Rifiuti tessili: a Milano un progetto pilota contro le infiltrazioni mafiose
Una filiera certificata, tracciata, trasparente, monitorata, in linea con la futura normativa di derivazione europea, sulla responsabilità estesa del produttore (EPR).
Questo è quello che si deve richiedere a chi gestisce la raccolta, il riciclo, il riuso e lo smaltimento degli abiti a fine vita. Spesso una filiera nell’occhio del ciclone, che trascina nel baratro anche chi non controlla. Degli interessi criminali mafiosi per questo settore economico, se ne è parlato giornalisticamente diverse volte. Ad ottobre 2023 con un inchiesta di Milano Today. Precedentemente con due servizi de Le Iene nell’ottobre 2019 e nell’ottobre 2021. Nel 2022 viene pubblicata la Relazione al Parlamento della Commissione antimafia. Ora Report con un servizio andato in onda il 9 novembre scorso.
Lucina Paternesi, grazie al localizzatore GPS, ha scoperto che dei 26 indumenti prescelti, solo 2 hanno trovato collocazione in una filiera del riuso. Gli altri sono finiti in Sudafrica, nel Mali, in India e in Tunisia. Molti transitano per la Campania almeno 10, tra Napoli e Caserta per essere trasferiti nella Nuova Terra dei Fuochi: Tunisi. Là, una tonnellata di rifiuto tessile costa 130 euro. Mentre da Torino dicono che sotto i 30 centesimi al chilo si va in perdita. E i prezzi ad oggi sono calati: 20 e 30 centesimi al chilo, 200 o trecento a tonnellata.
Ora, a Milano, sta decollando un accordo per un progetto pilota di raccolta e riciclo dei rifiuti tessili urbani a Milano, coordinato da Comune, AMSA (la partecipata che raccoglie la spazzatura) e Retex.green (consorzio costituito dall’associazione confindustriale Sistema Moda Italia e dalla Fondazione del Tessile Italiano. L’accordo anticipa il futuro decreto EPR per la filiera tessile, norma che si colloca nel quadro degli obiettivi europei che mirano, entro il 2025, a ottenere che almeno il 55% dei rifiuti urbani sia avviato a riutilizzo o riciclaggio.

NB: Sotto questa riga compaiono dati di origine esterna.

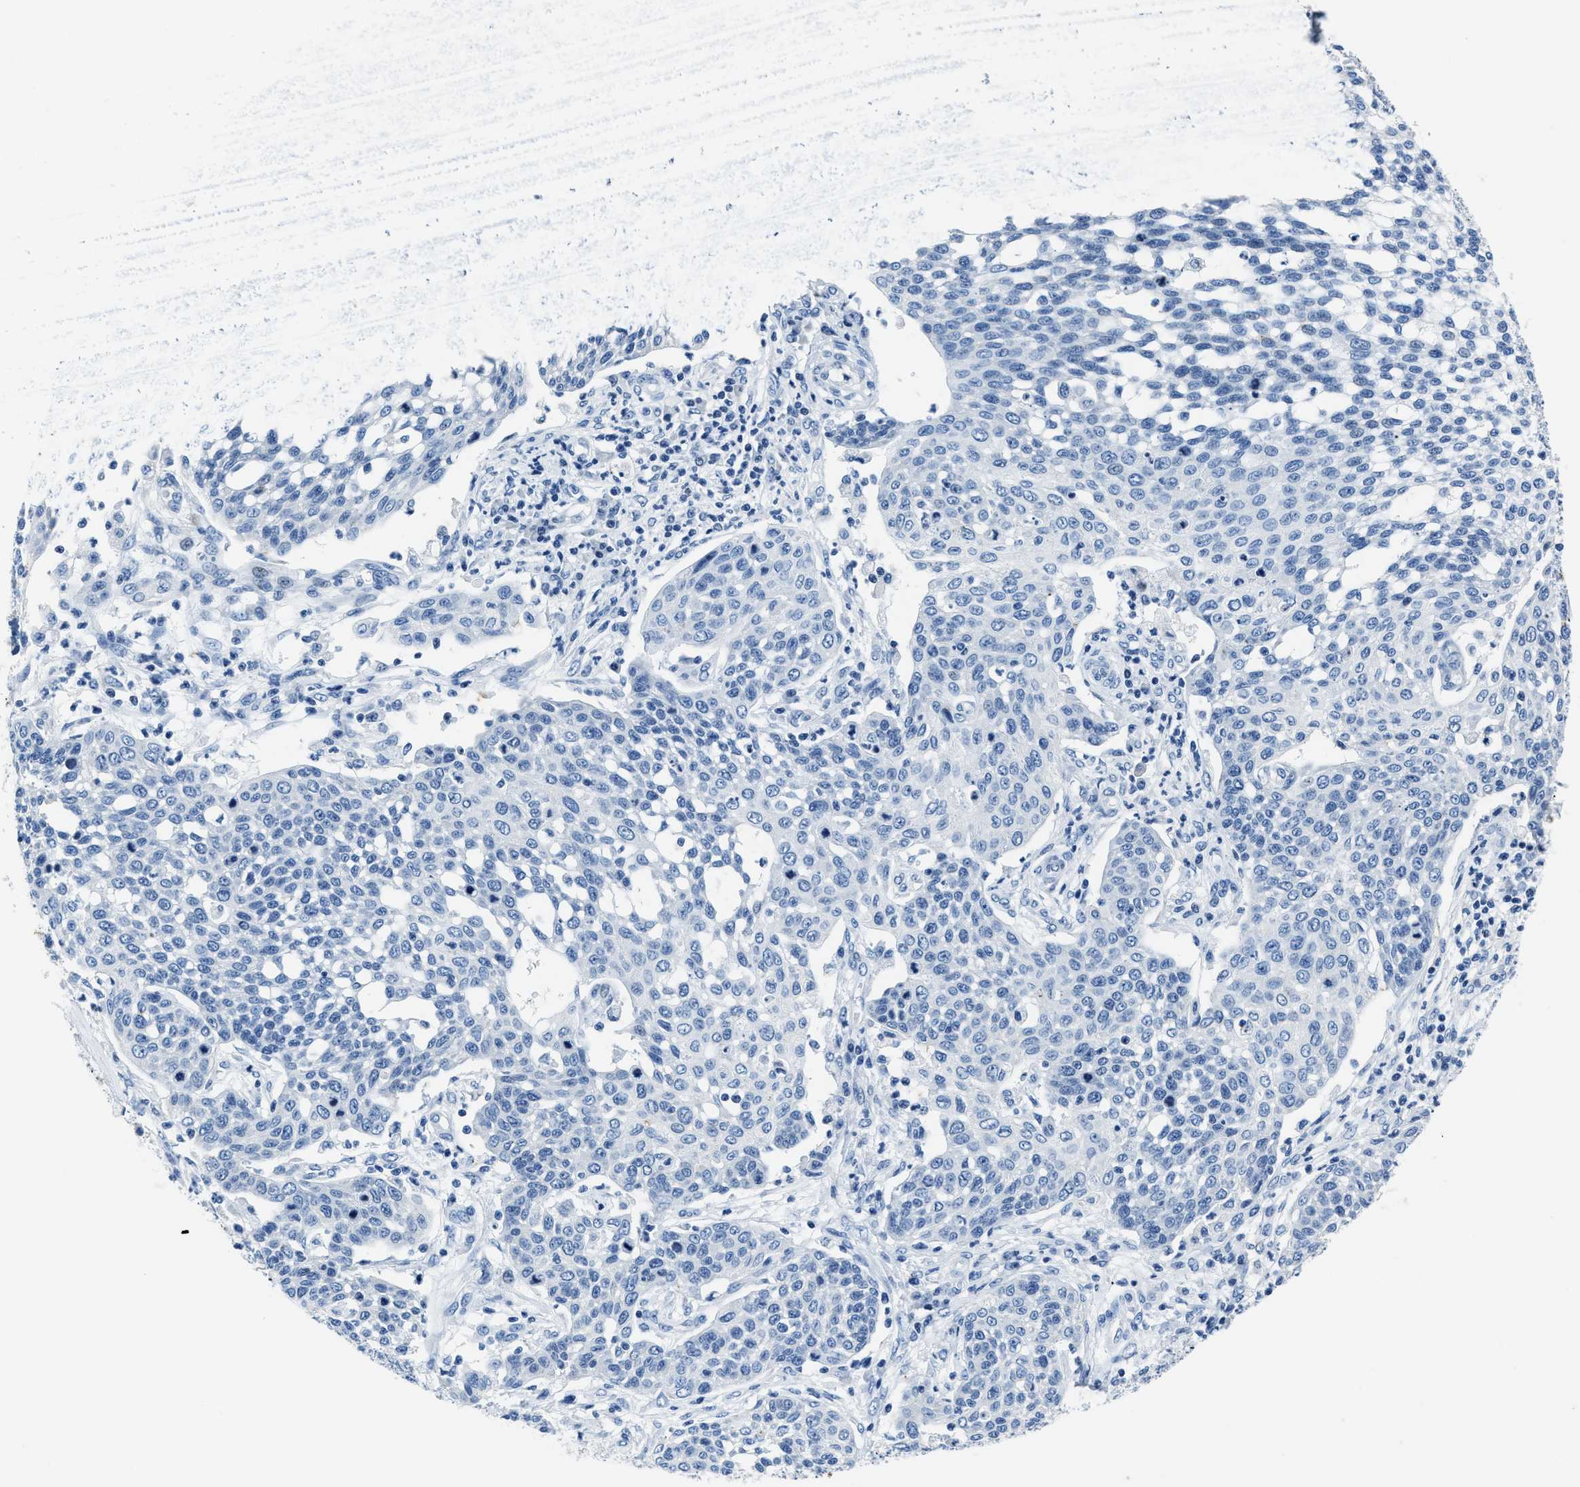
{"staining": {"intensity": "negative", "quantity": "none", "location": "none"}, "tissue": "cervical cancer", "cell_type": "Tumor cells", "image_type": "cancer", "snomed": [{"axis": "morphology", "description": "Squamous cell carcinoma, NOS"}, {"axis": "topography", "description": "Cervix"}], "caption": "A micrograph of human squamous cell carcinoma (cervical) is negative for staining in tumor cells.", "gene": "ASZ1", "patient": {"sex": "female", "age": 34}}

Il Comitato antimafia del Comune di Milano ha fatto alcune proposte concrete da inserire nell’accordo per garantire il più possibile che l’intero ciclo economico sia meno permeabile agli interessi criminali e mafiosi. L’accordo, per esempio, deve prevedere l’iscrizione alla White List di tutte le aziende appartenenti alla filiera e operanti nella categoria dedicata alle società di servizi ambientali per la raccolta, trattamento e smaltimento dei rifiuti, e certificate dalle prefetture libere da tentativi di infiltrazione mafiosa. E, considerate le difficoltà di certificare prontamente chi fa richiesta, abbiamo previsto che le aziende scelte debbano essere già state accettate nella White List almeno da un anno, eliminando tutte quelle create ad hoc e in attesa di prima certificazione.

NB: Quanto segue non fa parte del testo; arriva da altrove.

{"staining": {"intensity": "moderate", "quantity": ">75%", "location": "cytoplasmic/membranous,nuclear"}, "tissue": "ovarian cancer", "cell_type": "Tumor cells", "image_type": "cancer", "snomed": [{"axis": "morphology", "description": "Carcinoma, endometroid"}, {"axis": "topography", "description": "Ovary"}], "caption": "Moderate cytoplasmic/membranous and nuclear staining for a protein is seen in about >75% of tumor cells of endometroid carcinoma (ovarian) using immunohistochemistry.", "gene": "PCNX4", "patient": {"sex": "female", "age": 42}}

Dovranno essere impiegati esclusivamente gli impianti dichiarati in fase di offerta comunicando alla stazione appaltante l’eventuale scadenza, sospensione o revoca delle autorizzazioni. Bisognerà prevedere nel contratto, l’impegno dell’appaltatore all’adozione di strumenti concreti ed efficaci di certificazione della filiera (ISO 14001, Regolamento CE 1221/2009 EMAS o equivalenti, autorizzazione alla cessazione della qualifica di rifiuto “End of Waste”). E, soprattutto, prevedere l’introduzione di tecnologie di tracciamento all’avanguardia per verificare la destinazione effettiva dei rifiuti.
Bimestralmente verrà presentato un report sullo stato di avanzamento delle attività, indicando i quantitativi di rifiuti raccolti e avviati al recupero. Annualmente il Consorzio fornirà un report più approfondito che consoliderà i dati bimestrali, indicando il valore economico dell’intera catena di gestione e le percentuali delle diverse destinazioni, specificando per ciascuna destinazione se l’attività di recupero e trattamento è avvenuta in Italia o all’estero.
Buone prassi stringenti che tutelano le aziende sane e i cittadini la cui applicazione ed efficacia verificheremo.